15. Lieutenant-Colonel John Bruce
2 Nov 1868 — 30 Sep 1869
16. Frederick Aloysius Weld
30 Sep 1869 — 4 Jan 1875
The man with the silliest facial hair in all of Western Australian history and I realise that that is saying something. Weld arrived with the introduction of semi-representational government into the Colony and a great deal of good will. How “semi?” Well, no matter how large the number you multiply by zero is, you still get zero. That’s how much influence the newly elected members of the Legislative Council had over the appointed members and the new Governor. Zero. Suddenly Weld was not as popular any more, also his family were everywhere.
17. Lieutenant Colonel Edward D Harvest
4 Jan 1875 — 11 Jan 1875
If you’ve ever wondered why Harvest Terrace (where the WA Parliament House is situated) was so named, wonder no more.
18. William Cleaver Francis Robinson
11 Jan 1875 — 7 Sep 1877
Robinson was a popular governor, which was lucky because they kept re-appointing him to Western Australia. His older brother Hercules was governor of New South Wales. This is absolute true.
19. Lieutenant-Colonel Edward D Harvest (again)
7 Sep 1877 — 12 Nov 1877
Harvest Terrace in West Perth is where the WA parliament building now lies. Harvest Road in North Fremantle is of even more vital importance to my own personal story, and I promise I will get to that part of the story one day…
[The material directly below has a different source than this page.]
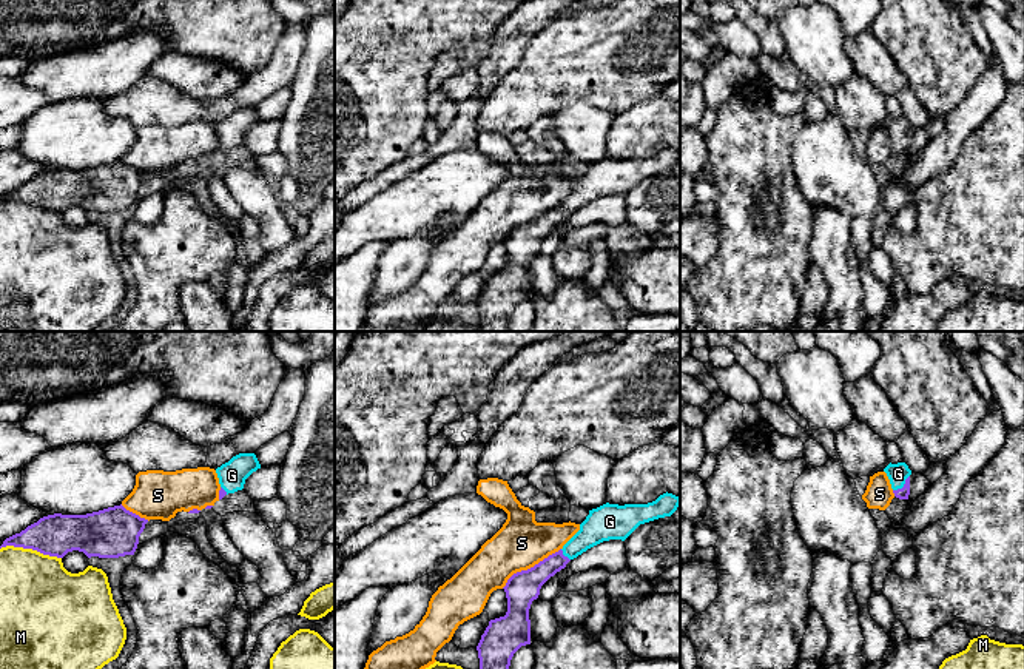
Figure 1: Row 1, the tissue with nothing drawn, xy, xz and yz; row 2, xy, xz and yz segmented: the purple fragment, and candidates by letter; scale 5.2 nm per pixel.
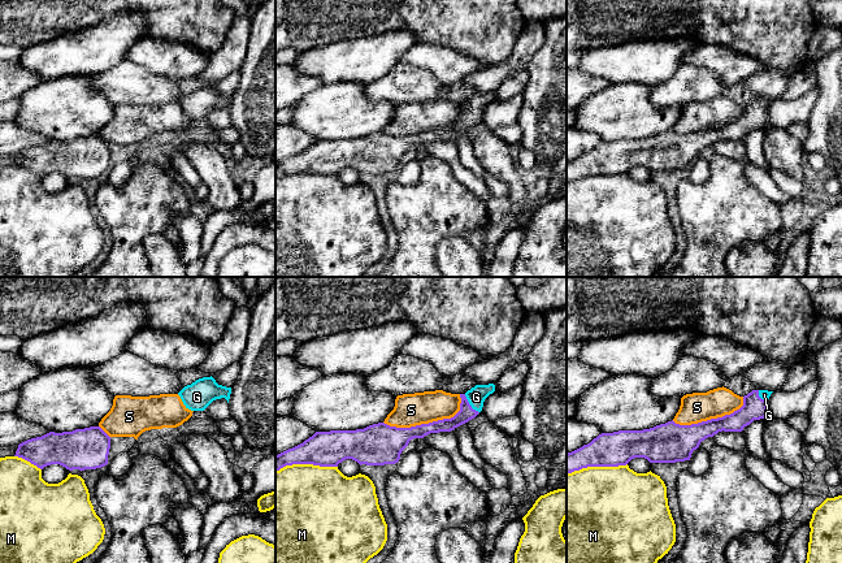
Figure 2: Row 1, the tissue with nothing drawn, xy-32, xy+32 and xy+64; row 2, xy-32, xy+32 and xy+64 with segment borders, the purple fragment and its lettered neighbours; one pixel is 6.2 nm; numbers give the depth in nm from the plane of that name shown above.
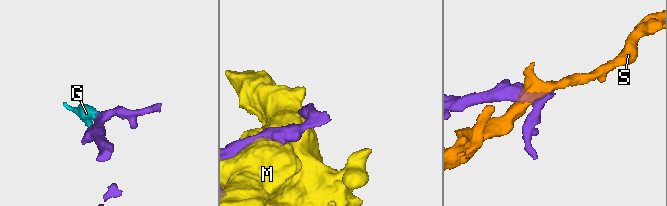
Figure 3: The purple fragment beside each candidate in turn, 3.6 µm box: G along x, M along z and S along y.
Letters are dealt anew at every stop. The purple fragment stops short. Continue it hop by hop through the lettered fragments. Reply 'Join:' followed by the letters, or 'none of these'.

20. Major-General Sir Harry St. George Ord
12 Nov 1877 — 10 Apr 1880
After being a governor he retired to be a scientist.
He had a river named after him?
21. Sir William Cleaver Francis Robinson (again)
10 Apr 1880 — 14 Feb 1883
Did they ever name any landmarks after this guy? If not, why not? Some far less well regarded successors had towns named after him. Please don’t tell me Cleaverville in the Pilbara was named in his honour?
22. Henry Thomas Wrenfordsley
14 Feb 1883 — 2 Jun 1883
A Supreme court judge fill in.
23. Sir Frederick Napier Broome
2 Jun 1883 — 21 Dec 1889
A humane man, it is told. He supported the obtaining of responsible government for the colony and worked for it, but because he made some powerful enemies in the colonial aristocracy he was represented as all that was wrong with gubernatorial rule.
24. Sir Malcolm Fraser
21 Dec 1889— 20 Oct 1890
The Colonial Secretary finally gets the top job! Not to be confused with the Australian Prime Minister of the same name from nearly a century later.
25. Sir William Cleaver Francis Robinson (yet again)
20 Oct 1890 — 18 Mar 1895
It was his last term at the job, but he did get to hand over decision making power to an elected assembly at long last. I’m trying to work out whether he liked us or hated us? So Western Australia exchanged the representative of a far distant monarch for a local aristocracy headed by the Forrest dynasty. Federation could not come soon enough.
26. Sir Alexander Campbell Onslow
18 Mar 1895 — 23 Dec 1895
He was the Chief Justice of the Supreme Court in Western Australia and was perpetually ill. He seems to have specialised in pissing off every Governor he was involved with and took slight at every offence. But he was an ally of the Forrest clan and by this stage they ran the colony— , so he was a safe fill-in until the next blue-blood came along.
27. Lieutenant-Colonel Sir Gerard Smith
23 Dec 1895 — 30 Jun 1900
Federation is just around the corner as we bid the 19th Century (and any real relevance of the post of governor) adieu.